The programme, which cost US$5.25 billion, has increased the capacity of the canal, with wider and deeper lanes, as well as a third lane of traffic that has been equipped with a brand new set of locks. The existing locks that had been in place for almost 100 years have been replaced to allow transit for neo-Panamax vessels with a capacity of up to 14,000 TEUs.

New traffic lane

The original Panama Canal had two lanes, each with its own set of locks. The expansion project has added a third lane with lock complexes at either end of the canal, allowing it to accommodate vessels up to 49 metres wide, 366 metres long and 15 metres deep. The new lock complexes have three consecutive chambers designed to move vessels from sea level to the level of Gatun Lake and back down again. While the expanded locks are 21 metres wider and five metres deeper than their predecessors, they use less water due to the water-saving basins that recycle 60 per cent of the water used per transit.
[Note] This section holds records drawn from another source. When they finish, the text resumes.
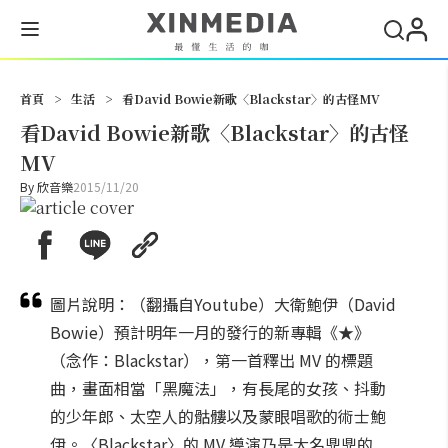
搜尋
首頁
>
生活
>
看David Bowie新歌〈Blackstar〉的古怪MV
看David Bowie新歌〈Blackstar〉的古怪
MV
By
欣音樂
2015/11/20
圖片說明：（翻攝自Youtube）大衛鮑伊（David
Bowie）預計明年一月的發行的新專輯《★》
（念作：Blackstar），第一首釋出 MV 的標題
曲，畫面相當「黑魔法」，有長尾的女孩、抖動
的少年郎、太空人的骷髏以及蒙眼唱歌的術士鮑
伊。〈Blackstar〉的 MV 導演乃是大名鼎鼎的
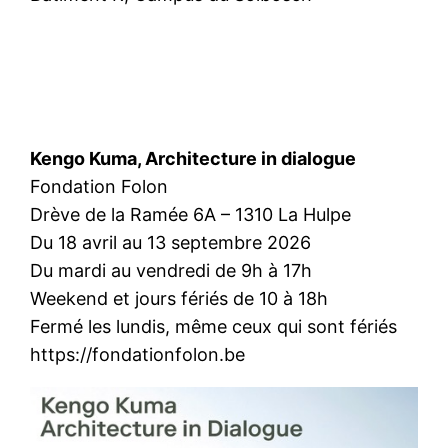
Kengo Kuma, Architecture in dialogue
Fondation Folon
Drève de la Ramée 6A – 1310 La Hulpe
Du 18 avril au 13 septembre 2026
Du mardi au vendredi de 9h à 17h
Weekend et jours fériés de 10 à 18h
Fermé les lundis, même ceux qui sont fériés
https://fondationfolon.be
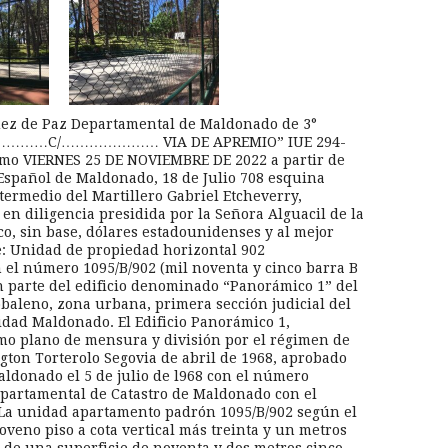
Juez de Paz Departamental de Maldonado de 3°
………………C/………………… VIA DE APREMIO” IUE 294-
ximo VIERNES 25 DE NOVIEMBRE DE 2022 a partir de
o Español de Maldonado, 18 de Julio 708 esquina
ermedio del Martillero Gabriel Etcheverry,
en diligencia presidida por la Señora Alguacil de la
co, sin base, dólares estadounidenses y al mejor
e: Unidad de propiedad horizontal 902
el número 1095/B/902 (mil noventa y cinco barra B
n parte del edificio denominado “Panorámico 1” del
aleno, zona urbana, primera sección judicial del
dad Maldonado. El Edificio Panorámico 1,
omo plano de mensura y división por el régimen de
ton Torterolo Segovia de abril de 1968, aprobado
ldonado el 5 de julio de l968 con el número
Departamental de Catastro de Maldonado con el
. La unidad apartamento padrón 1095/B/902 según el
veno piso a cota vertical más treinta y un metros
a de una superficie de noventa y dos metros cinco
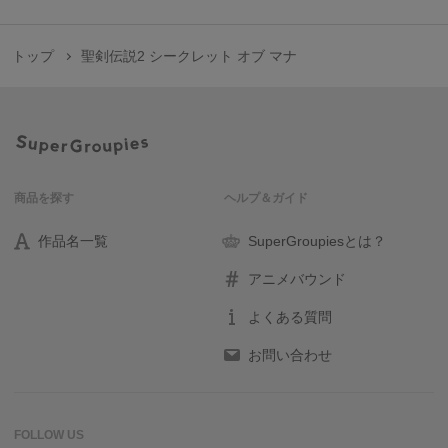
トップ
聖剣伝説2 シークレット オブ マナ
商品を探す
ヘルプ＆ガイド
作品名一覧
SuperGroupiesとは？
アニメバウンド
よくある質問
お問い合わせ
FOLLOW US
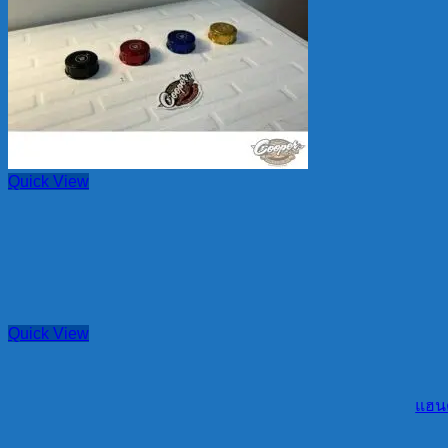
Quick View
Quick View
แฮนด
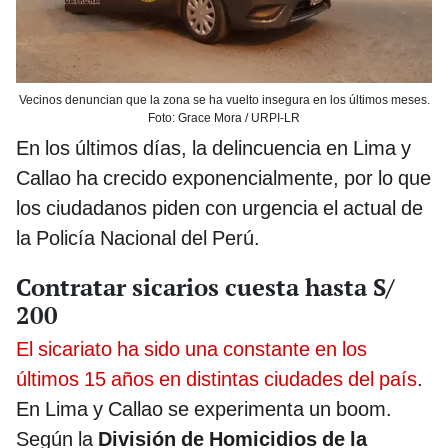
Vecinos denuncian que la zona se ha vuelto insegura en los últimos meses.
Foto: Grace Mora / URPI-LR
En los últimos días, la delincuencia en Lima y
Callao ha crecido exponencialmente, por lo que
los ciudadanos piden con urgencia el actual de
la Policía Nacional del Perú.
Contratar sicarios cuesta hasta S/
200
El sicariato ha sido una constante en los
últimos 15 años en distintas ciudades del país
.
En Lima y Callao se experimenta un boom.
Según la
División de Homicidios de la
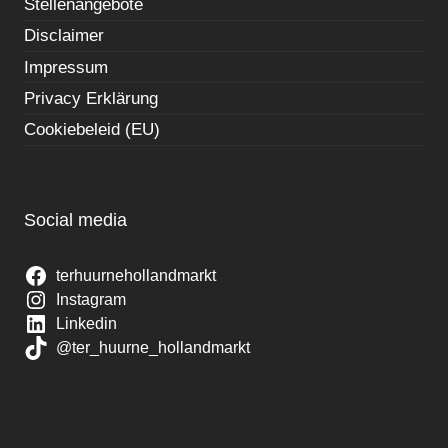
Stellenangebote
Disclaimer
Impressum
Privacy Erklärung
Cookiebeleid (EU)
Social media
terhuurnehollandmarkt
Instagram
Linkedin
@ter_huurne_hollandmarkt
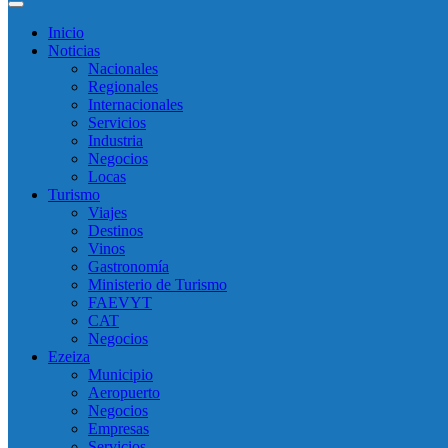
Inicio
Noticias
Nacionales
Regionales
Internacionales
Servicios
Industria
Negocios
Locas
Turismo
Viajes
Destinos
Vinos
Gastronomía
Ministerio de Turismo
FAEVYT
CAT
Negocios
Ezeiza
Municipio
Aeropuerto
Negocios
Empresas
Servicios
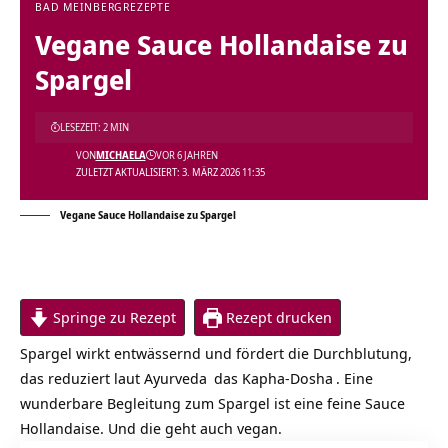
BAD MEINBERG
REZEPTE
Vegane Sauce Hollandaise zu
Spargel
LESEZEIT: 2 MIN
VON
MICHAELA
VOR 6 JAHREN
ZULETZT AKTUALISIERT: 3. MÄRZ 2026 11:35
Vegane Sauce Hollandaise zu Spargel
Springe zu Rezept
Rezept drucken
Spargel wirkt entwässernd und fördert die Durchblutung,
das reduziert laut
Ayurveda
das Kapha-
Dosha
. Eine
wunderbare Begleitung zum Spargel ist eine feine Sauce
Hollandaise. Und die geht auch vegan.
Wider locks, bigger vessels
When the Panama Canal opened in 1914, it transformed global trade almost overnight. Since then, ocean vessels have gradually grown in size, while the width of the locks of the canal has remained the same: 33.53 metres, to be exact. Now, a third lane with expanded locks has opened the canal up to vessels that are on average 25 per cent larger than those that were previously able to use it. WWL’s neo-Panamax vessels are 36.5 metres wide and 200 metres long, with a cargo capacity equivalent to 8,000 cars. However, there are still close to 200 post-Panamax vessels in the world that are too large for the new locks, and the Panama government is already looking into adding a fourth set of locks to accommodate them.

Increased capacity
The long-awaited opening of the expanded Panama Canal is expected to double its capacity to more than 600 million Panama Canal tonnes. While the previous locks only supported the passage of vessels with a maximum capacity of 5,000 TEUs, the expanded Panama Canal will be able to accommodate neo-Panamax vessels with up to 14,000 TEUs. In addition to the obvious advantages of increased capacity, the expansion of the Panama Canal will also reduce waiting times, thereby delivering fuel-cost savings to WWL’s customers.

Still the quickest route

Crossing the Panama Canal from the Pacific to the Atlantic Ocean or vice versa takes eight to 10 hours on average, plus some 15 hours of waiting at either end. Compared with the alternatives, which add at least 3,000 miles – and countless tonnes of fuel – to the journey, the Panama Canal offers the shortest route by far. For example, a vessel from East Asia averaging 19 knots would need 41 days to reach the Gulf of Mexico going around Cape Horn or 43 days via the Suez Canal. The same journey using the Panama Canal takes only 25 days.

WWL and the Panama Canal
Every single week, WWL uses Panama as a hub for some 65 connections, linking suppliers from the Americas, Asia, Europe, Oceania and Africa with customers all around the globe. In total, it transships some 30,000 units a year at the Port of Manzanillo in Mexico, which is both the busiest RoRo port and the largest container transshipment terminal in Latin America. In 2012, WWL also opened an Equipment Processing Centre in Manzanillo. Every year, an average of up to 200 WWL vessels transit the Panama Canal – a number that will grow now that the canal is able to accommodate WWL’s new-generation neo-Panamax vessels.